Overtrading can be difficult to control, especially with increasing access to the market through the internet. The flexibility, convenience and accessibility of information can encourage the investor to trade more frequently. When working with a brokerage firm, carefully checking records can help the investor prevent overtrading. Taking the time to analyze the trades on a monthly statement can help the investor stay in control of the amount of trading.
IV. DIVERSIFICATION
Portfolio diversification is the placing of financial assets into significantly different investments in order to increase the chances for large profits, protect against loss and simplify the analysis and selection process. Significantly different investments do not mean buying the shares of three different computer companies. Seagate Technology, Intel and Apple computer might be good computer companies, but investing in these stocks alone would not constitute good diversification. If one invests in a good computer company, a food company and a department store company, the mix is diversified. Although they are bound by general economic conditions, the diversification is into a growth industry, a defensive industry and a consumer products industry.

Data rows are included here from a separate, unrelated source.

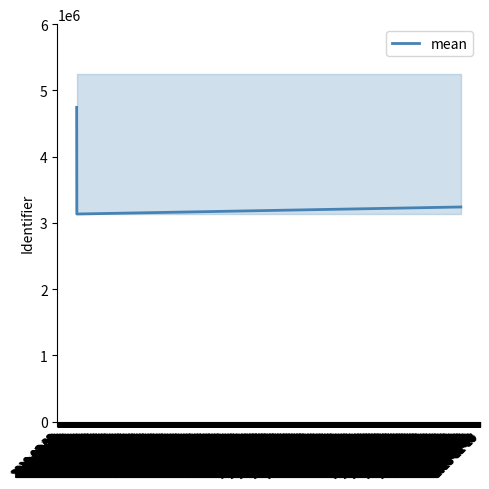

Reading left to right, extract all data points from this chart.

4743623	3133638	3239650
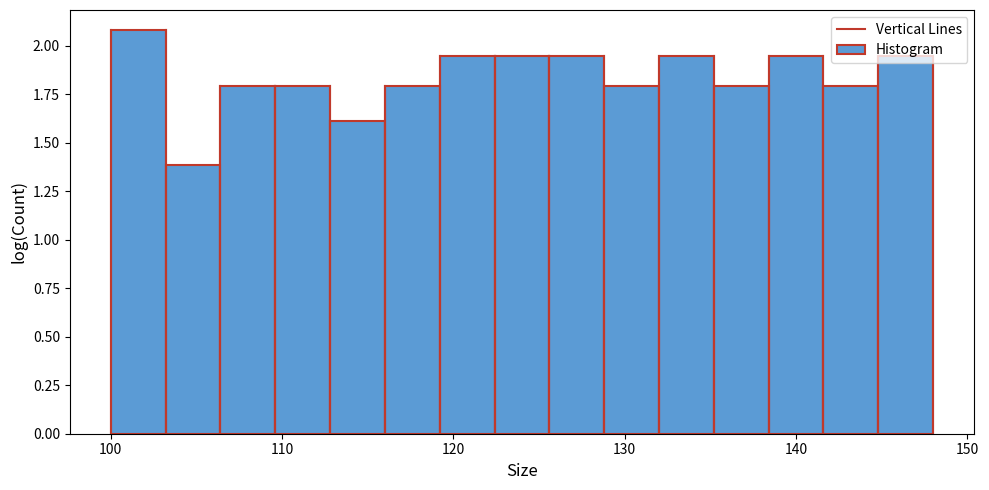

Read against the x-axis, roughly where is the centre of the tallest bar?

102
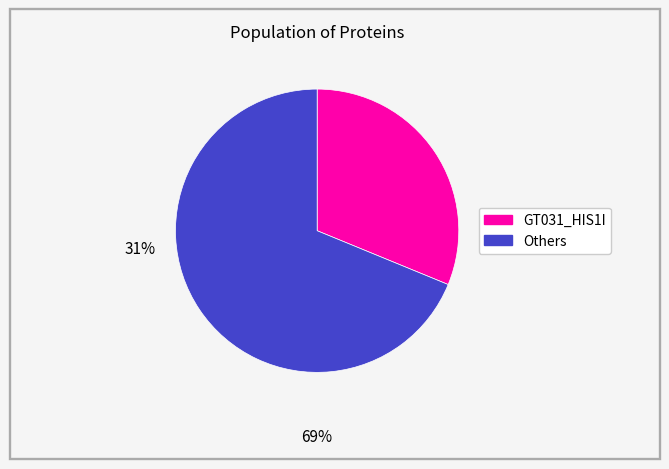

Is there any slice that represents more than half of the pie?

Yes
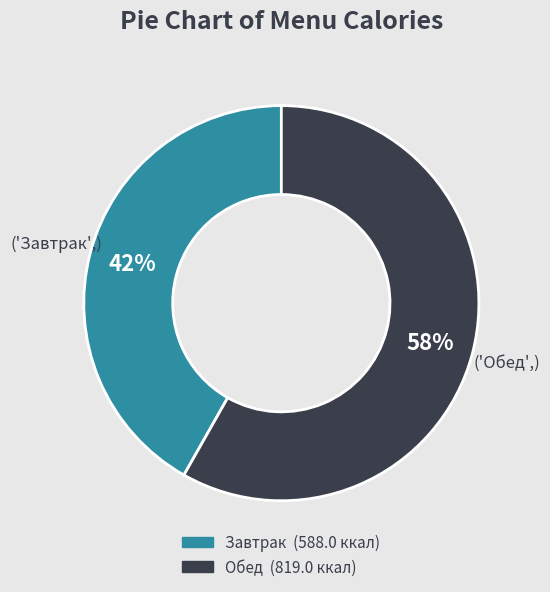

Count the number of slices in the pie.

2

One rationale for diversifying is that having more shots at the profit target enhances the opportunities for profits. It is often difficult to know where the next rapid economic growth will appear. Investing in the stocks of companies in different areas of the economy should increase the chances of participating in surges when they occur.
V. liMIT ORDER CONTRADICTS DESIRE TO SELL
The main reason it is best to trade at the market is simply that the market moves quickly. Order qualifiers such as price limits or all or none do not have the same priority as market orders and might not be filled. Directions can quickly and unexpectedly change, leaving the investor twisting in the wind with a limit order.
The idea of placing a buy or sell of securities as a market order is to obtain an immediate execution at the best available price. If the investor nitpicks over a few cents per share, opportunity is lost and the ensuing cost of frustration and time lost is high. Such costs can easily be higher than any movement in the stock price while the market order is being placed. Do the analysis make the decision, ser he strategy and stick with it when placing the order.
The only time to avoid using a market order is when a price is rising rapidly. If an investor is interested in a company whose stock price is rapidly moving up but the investor desires to have some control over the buying price, a limit order or better can be entered. The term or better is normally assumed, but in this situation its intent is to confirm that a limit order is being placed above the current trading price.